The second is OS command injection on Windows. The tool relied on a broken shell:false double-quote wrapping that did not neutralize cmd.exe metacharacters. Unquoted special characters in the input could break out of the intended argument and execute attacker-chosen commands.

# Conceptual data flow — NOT a working payload
AI client ──(untrusted prompt / document text)──▶ gemini-mcp-tool
        builds command line with unsafe quoting
              ├─▶ Gemini CLI @file parser  ──▶ reads [REDACTED arbitrary path]
              └─▶ cmd.exe (Windows)        ──▶ executes [REDACTED injected command]

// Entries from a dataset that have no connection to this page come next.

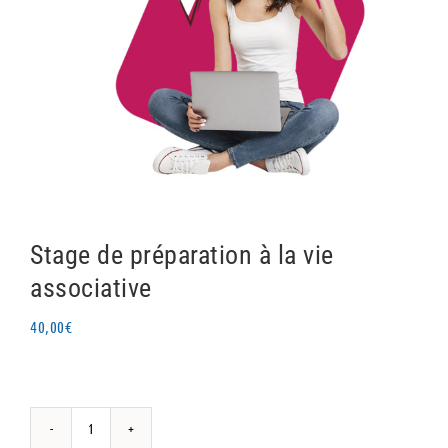
Stage de préparation à la vie
associative
40,00
€
quantité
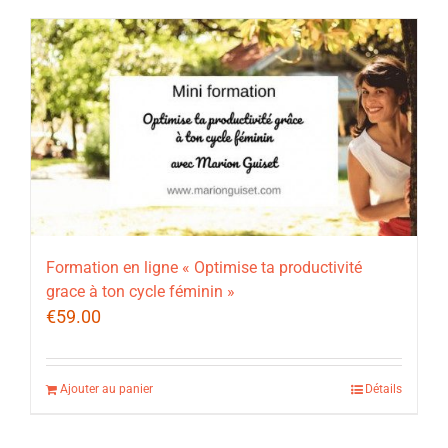
Formation en ligne « Optimise ta productivité
grace à ton cycle féminin »
€
59.00
Ajouter au panier
Détails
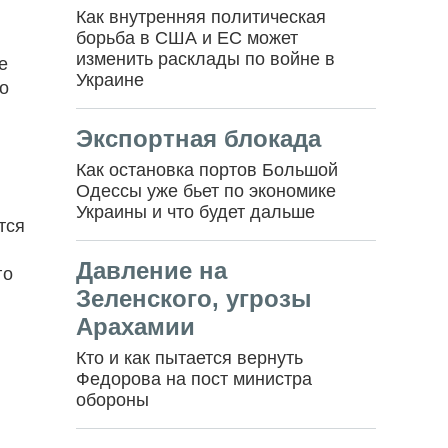
Как внутренняя политическая
борьба в США и ЕС может
изменить расклады по войне в
е
Украине
но
Экспортная блокада
Как остановка портов Большой
Одессы уже бьет по экономике
Украины и что будет дальше
тся
Давление на
го
Зеленского, угрозы
Арахамии
Кто и как пытается вернуть
Федорова на пост министра
обороны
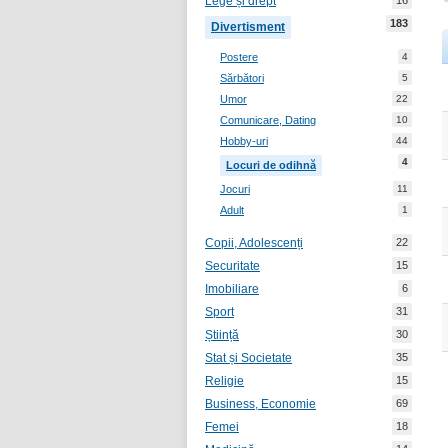
Lege și drept
16
183
Divertisment
Postere
4
Sărbători
5
Umor
22
Comunicare, Dating
10
Hobby-uri
44
4
Locuri de odihnă
Jocuri
11
Adult
1
Copii, Adolescenți
22
Securitate
15
Imobiliare
6
Sport
31
Știință
30
Stat și Societate
35
Religie
15
Business, Economie
69
Femei
18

The combination is what makes this dangerous in an agent setting. An assistant that summarizes a web page, reads a repository, or processes an email is routinely handling content an attacker controls — the classic indirect prompt injection surface. When that content can steer a tool into reading secrets or running commands, the lethal trifecta — private data, untrusted input, and an exfiltration path — is satisfied without the model ever being “jailbroken.”

Why it matters

MCP servers are glue code, and glue code is where trust boundaries blur. The model here behaves correctly; the failure is ordinary input handling in the bridge between the agent and the operating system. This is the same pattern Microsoft flagged when prompts become shells: the moment natural-language input is concatenated into a command, decades of command-injection lessons apply again — except the “user input” now arrives indirectly, through whatever document or site the agent was asked to read.

The blast radius depends on where the server runs. On a developer laptop it can mean leaked SSH keys and cloud credentials; in CI or a shared agent runtime it can mean code execution with whatever privileges the MCP process holds. Because the package sits in the npm dependency graph of agent setups, this is also a supply-chain exposure: many users never audit the third-party MCP servers they wire into their assistant.

Defenses

  1. Upgrade now. Move gemini-mcp-tool to 1.1.6 or later. The fix removed the broken shell:false double-quote wrapping, added an assertSafeFileReferences() check to confine @file references to the working directory, and hardened Windows cmd.exe argument quoting.
  2. Never build shell command lines from prompt text. Pass arguments as an argv array to a non-shell exec API; avoid string interpolation into cmd.exe//bin/sh. Treat all model- and document-derived strings as untrusted.
  3. Confine file access. Any @file-style inlining must be canonicalized and constrained to an explicit allowlisted directory, rejecting traversal (../) and absolute paths to sensitive locations.
  4. Least privilege for MCP servers. Run each server as a low-privilege account in a sandbox or container, without ambient cloud credentials or SSH keys in scope. See MCP stdio transport is RCE by design for why the runtime, not the model, is the boundary that matters.
  5. Inventory and pin your MCP supply chain. Track which third-party MCP servers are installed, pin versions, and subscribe to advisories (GHSA, NVD, vendor feeds) so a CVSS 9.8 in glue code does not sit unpatched.
  6. Add dependency and command-injection scanning. SCA tooling flags vulnerable package versions; static checks for shell construction catch the next instance before it ships.

Status

ItemReferenceDateNotes
Advisory (GLAD)CVE-2026-07552026-06-18OS command injection + @file exfiltration, CVSS 9.8
NVD recordCVE-2026-07552026-06CWE-78 OS Command Injection
ZDI advisoryZDI-26-0212026RCE in execAsync, no auth required
Affected versions>=1.1.2, <1.1.6Fixed in 1.1.6

The lesson is not “MCP is unsafe.” It is narrower and older than that: an agent toolchain that concatenates untrusted text into a shell command or a file parser is an injection waiting to happen. Sanitize at the boundary, confine file access, and run the server with the least privilege it can do its job with.